What the task asks
Take the lines below beginning at the line that has "[96,309,141,318] can not" and stopping after the line that has "[288,568,368,580] Strehlau,2018 ->", and print them exactly as they are, with no other lines.
──────── Excerpted records
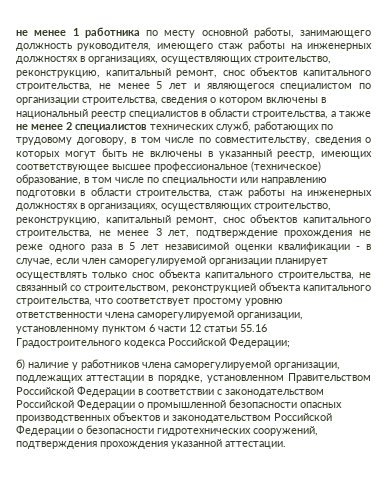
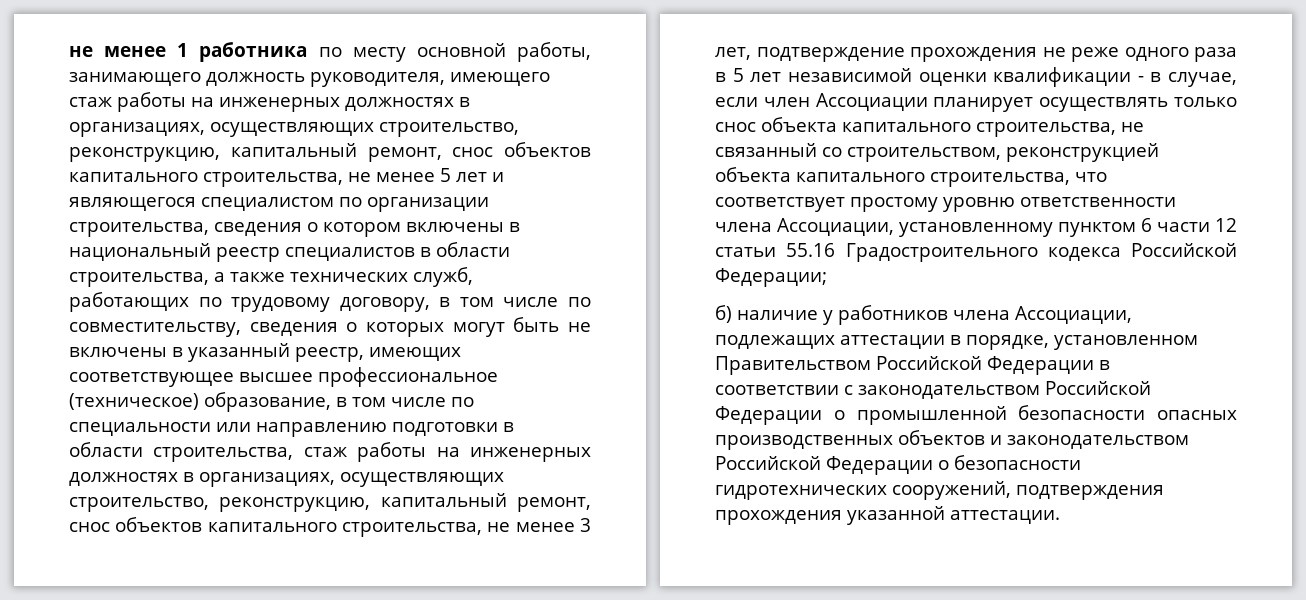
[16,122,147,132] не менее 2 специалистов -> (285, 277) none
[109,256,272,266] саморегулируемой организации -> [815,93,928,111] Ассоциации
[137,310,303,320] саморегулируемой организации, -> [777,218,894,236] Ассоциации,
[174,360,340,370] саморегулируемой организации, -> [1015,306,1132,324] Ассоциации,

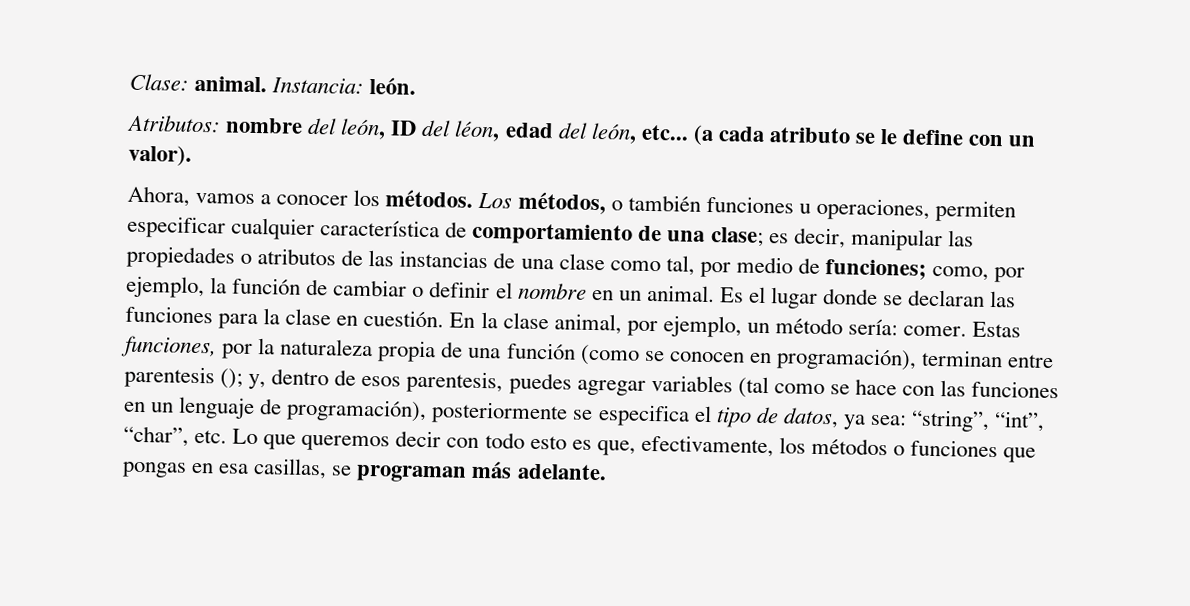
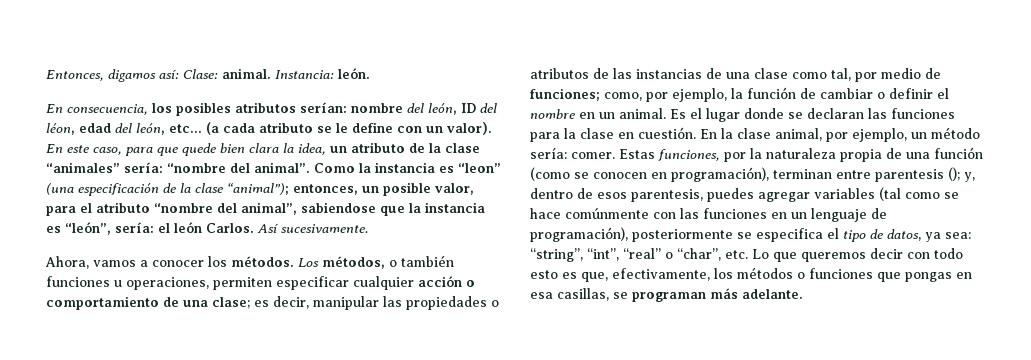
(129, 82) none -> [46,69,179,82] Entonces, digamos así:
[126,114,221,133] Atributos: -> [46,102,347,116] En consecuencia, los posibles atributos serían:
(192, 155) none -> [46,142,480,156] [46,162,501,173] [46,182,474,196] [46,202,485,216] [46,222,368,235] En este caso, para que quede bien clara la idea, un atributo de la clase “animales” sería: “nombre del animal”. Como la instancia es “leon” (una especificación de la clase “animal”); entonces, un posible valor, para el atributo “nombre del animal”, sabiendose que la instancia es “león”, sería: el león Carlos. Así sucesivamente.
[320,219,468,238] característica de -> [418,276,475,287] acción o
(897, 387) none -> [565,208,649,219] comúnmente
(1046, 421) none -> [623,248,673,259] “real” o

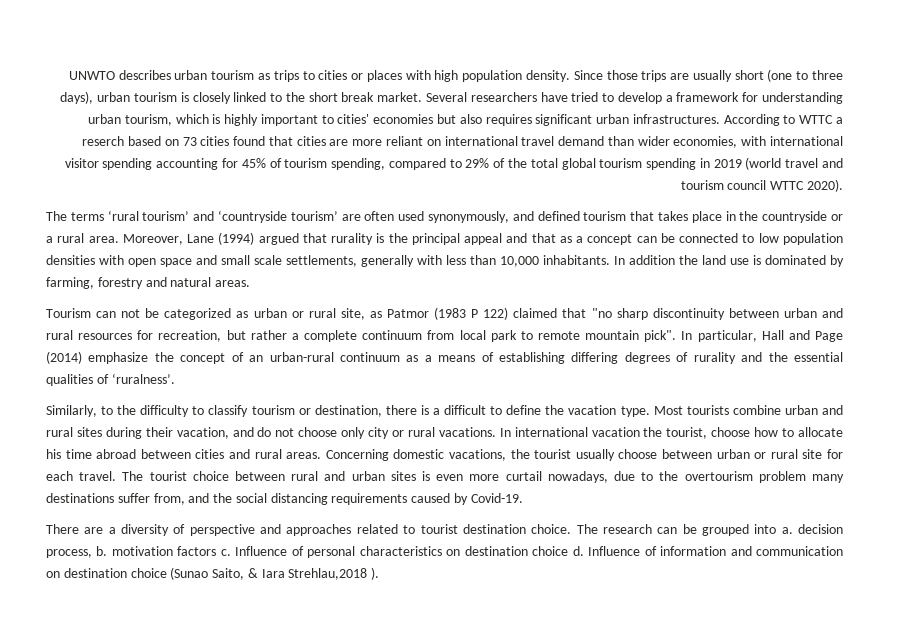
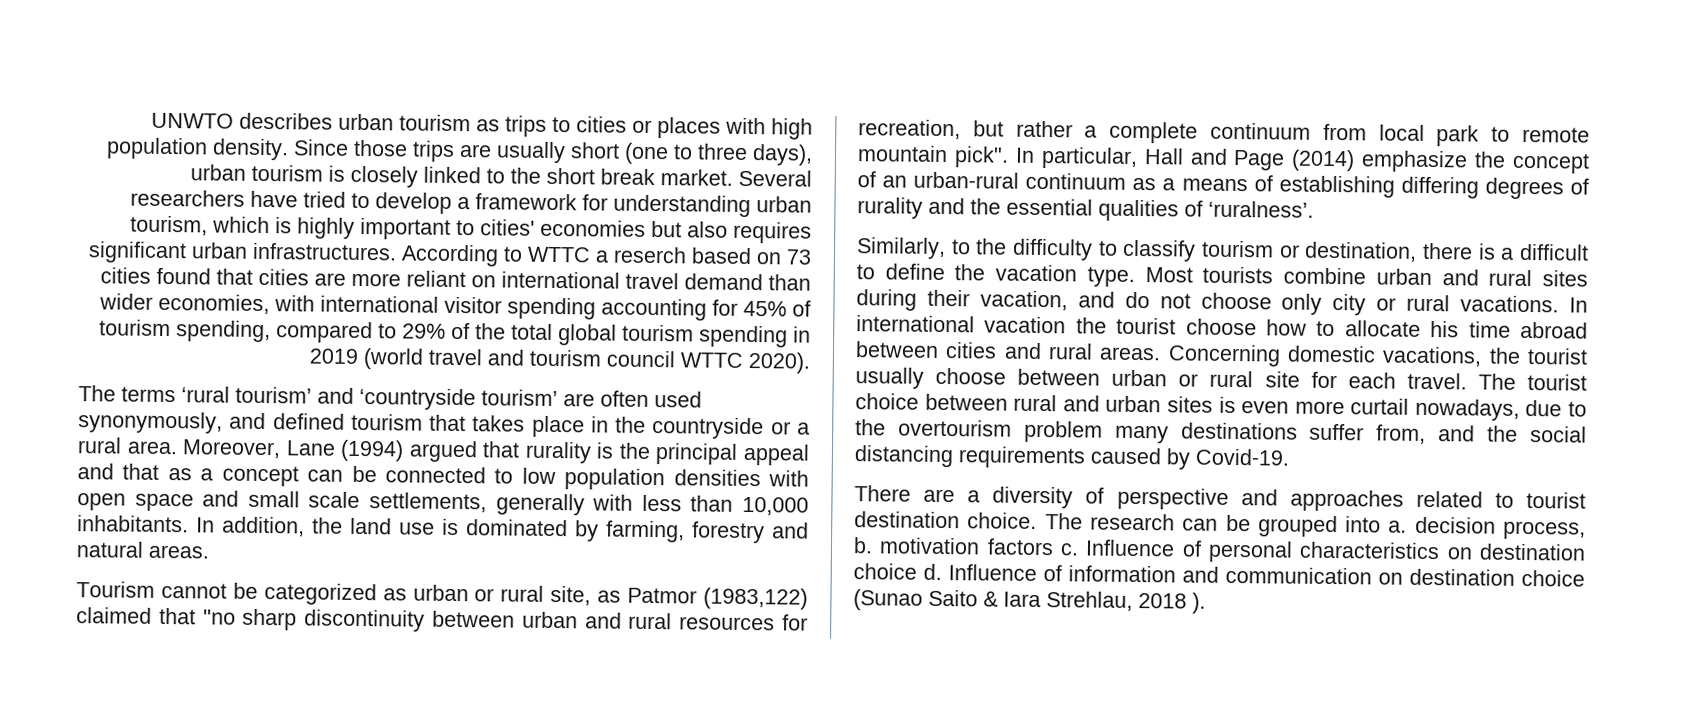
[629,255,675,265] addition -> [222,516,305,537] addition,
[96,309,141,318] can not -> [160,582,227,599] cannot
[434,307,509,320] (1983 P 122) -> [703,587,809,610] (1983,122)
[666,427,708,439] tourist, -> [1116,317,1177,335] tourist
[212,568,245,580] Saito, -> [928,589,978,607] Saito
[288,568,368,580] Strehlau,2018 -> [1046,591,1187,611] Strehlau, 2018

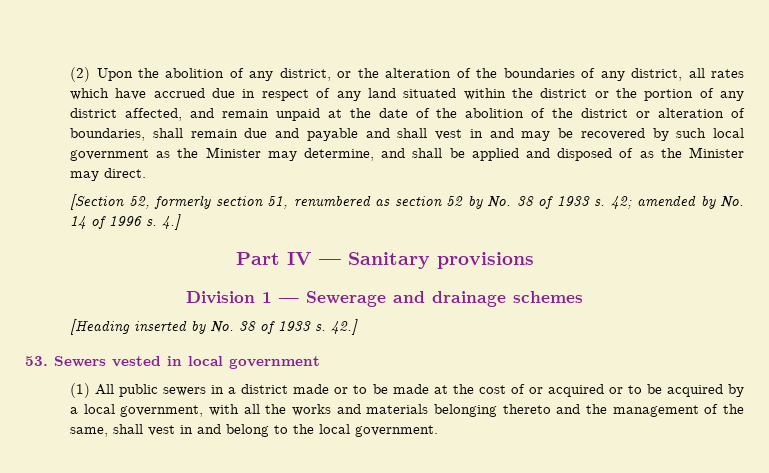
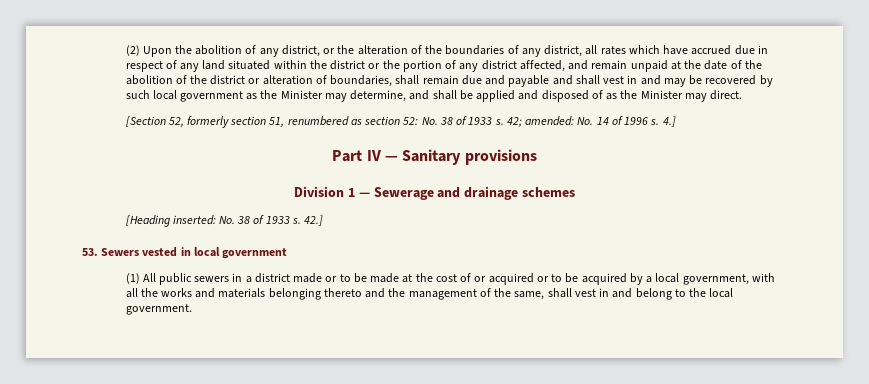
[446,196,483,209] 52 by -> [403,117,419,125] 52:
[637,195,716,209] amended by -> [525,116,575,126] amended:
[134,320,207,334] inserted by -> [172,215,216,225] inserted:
────────────────
Solution to this task
[96,309,141,318] can not -> [160,582,227,599] cannot
[434,307,509,320] (1983 P 122) -> [703,587,809,610] (1983,122)
[666,427,708,439] tourist, -> [1116,317,1177,335] tourist
[212,568,245,580] Saito, -> [928,589,978,607] Saito
[288,568,368,580] Strehlau,2018 -> [1046,591,1187,611] Strehlau, 2018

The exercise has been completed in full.